The records:
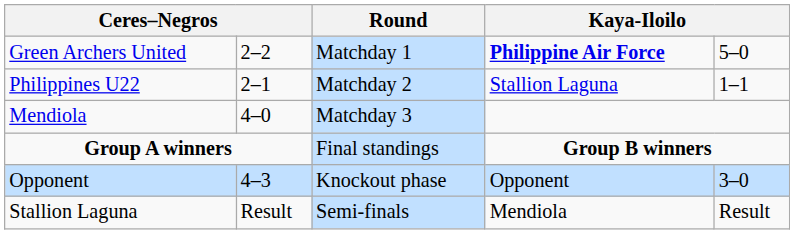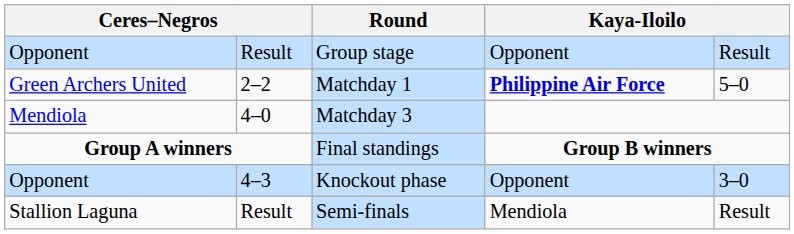+ row: Opponent | Result | Group stage | Opponent | Result
- row: Philippines U22 | 2–1 | Matchday 2 | Stallion Laguna | 1–1
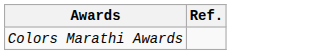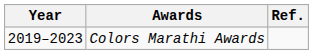+ column: Year | 2019–2023
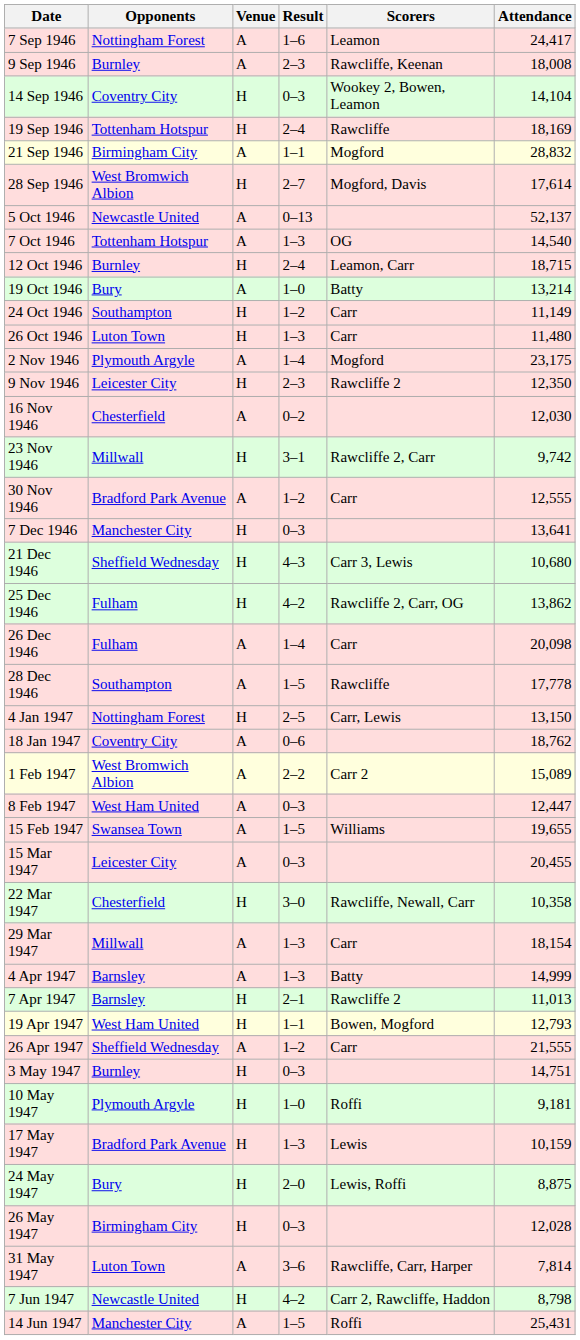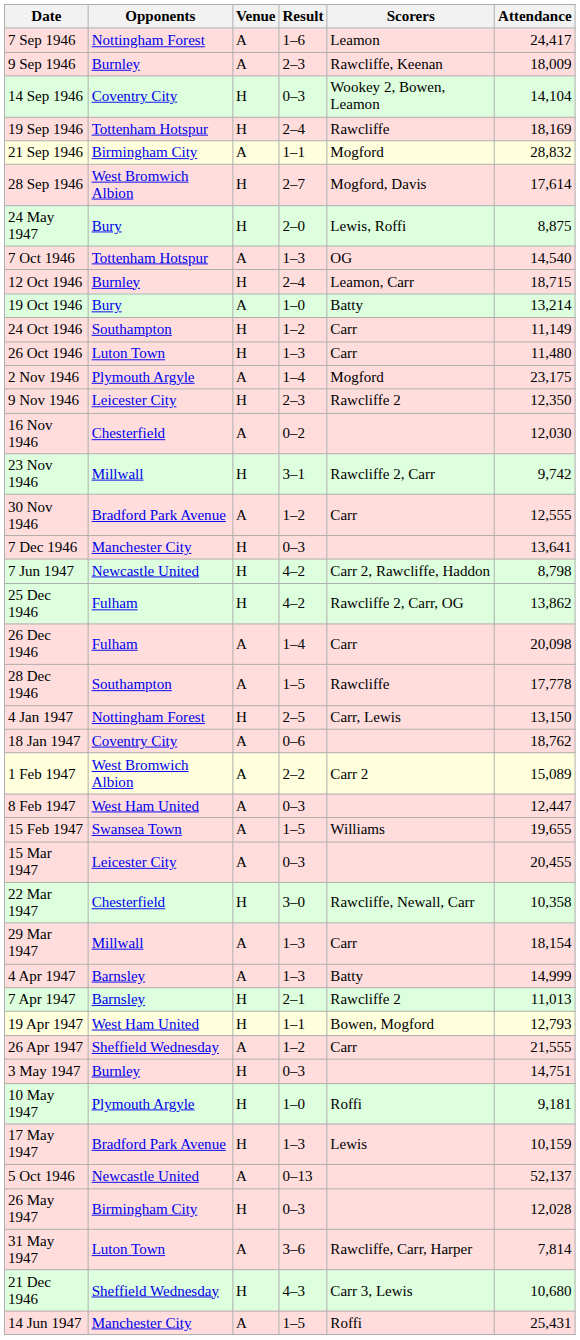9 Sep 1946 | Attendance: 18,008 -> 18,009
rows swapped: 5 Oct 1946 <-> 24 May 1947
rows swapped: 21 Dec 1946 <-> 7 Jun 1947
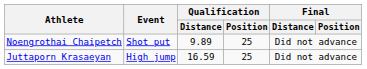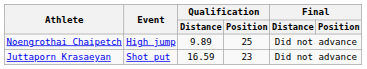Noengrothai Chaipetch | Event: Shot put -> High jump
Juttaporn Krasaeyan | Event: High jump -> Shot put
Juttaporn Krasaeyan | Qualification / Position: 25 -> 23
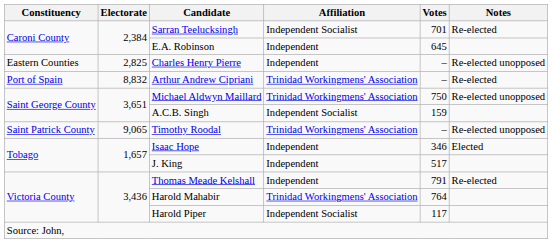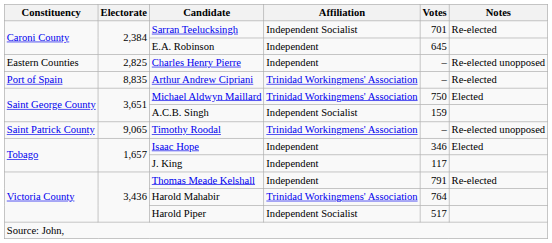Arthur Andrew Cipriani | Electorate: 8,832 -> 8,835
Michael Aldwyn Maillard | Notes: Re-elected unopposed -> Elected
J. King | Votes: 517 -> 117
Harold Piper | Votes: 117 -> 517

Set exercise: Change "Votes" to "Ballots" throughout the lines of all the records, and leave every other word as it is. Give the lines again without the pictures.

Task solution:
+ row: Opponent | Result | Group stage | Opponent | Result
- row: Philippines U22 | 2–1 | Matchday 2 | Stallion Laguna | 1–1
+ column: Year | 2019–2023
9 Sep 1946 | Attendance: 18,008 -> 18,009
rows swapped: 5 Oct 1946 <-> 24 May 1947
rows swapped: 21 Dec 1946 <-> 7 Jun 1947
Noengrothai Chaipetch | Event: Shot put -> High jump
Juttaporn Krasaeyan | Event: High jump -> Shot put
Juttaporn Krasaeyan | Qualification / Position: 25 -> 23
Arthur Andrew Cipriani | Electorate: 8,832 -> 8,835
Michael Aldwyn Maillard | Notes: Re-elected unopposed -> Elected
J. King | Ballots: 517 -> 117
Harold Piper | Ballots: 117 -> 517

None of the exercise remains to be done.